Abstrakt
Induction of long-term tolerance to beta-cell autoantigens has been investigated both in animal models and in human type 1 diabetes (T1D) in order to prevent the disease. As regards external compounds, the dietary plant protein fraction has been associated with high penetrance of the disease, whereas gluten-free diets prevent T1D in animal models.
Herewith we investigated whether intranasal (i.n.) administration of gliadin or gluten may arrest the diabetogenic process. I.n. administration of gliadin to 4-week-old NOD mice significantly reduced the diabetes incidence.
Similarly, the insulitis was lowered. Intranasal gliadin also rescued a fraction of prediabetic 13-week-old NOD mice from progressing to clinical onset of diabetes compared to OVA-treated controls.

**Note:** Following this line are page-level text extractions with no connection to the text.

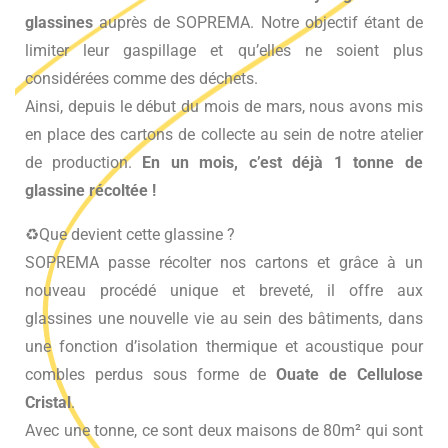
glassines
auprès de SOPREMA. Notre objectif étant de
limiter leur gaspillage et qu’elles ne soient plus
considérées comme des déchets.
Ainsi, depuis le début du mois de mars, nous avons mis
en place des cartons de collecte au sein de notre atelier
de production.
En un mois, c’est déjà 1 tonne de
glassine récoltée !
♻Que devient cette glassine ?
SOPREMA passe récolter nos cartons et grâce à un
nouveau procédé unique et breveté, il offre aux
glassines une nouvelle vie au sein des bâtiments, dans
une fonction d’isolation thermique et acoustique pour
combles perdus sous forme de
Ouate de Cellulose
Cristal
.
Avec une tonne, ce sont deux maisons de 80m² qui sont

Vaccination with i.n. gliadin led to an induction of CD4(+)Foxp3(+) T cells and even more significant induction of gamma delta T cells in mucosal, but not in non-mucosal lymphoid compartments. This prevention strategy was characterized by an increased proportion of IL-10 and a decreased proportion of IL-2, IL-4 and IFN-gamma-positive CD4(+)Foxp3(+) T cells, and IFN-gamma-positive gamma delta T cells, preferentially in mucosal lymphoid organs.
In conclusion, i.n. vaccination with gliadin, an environmental antigen with possible etiological influence in T1D, may represent a novel, safer strategy for prevention or even early cure of T1D.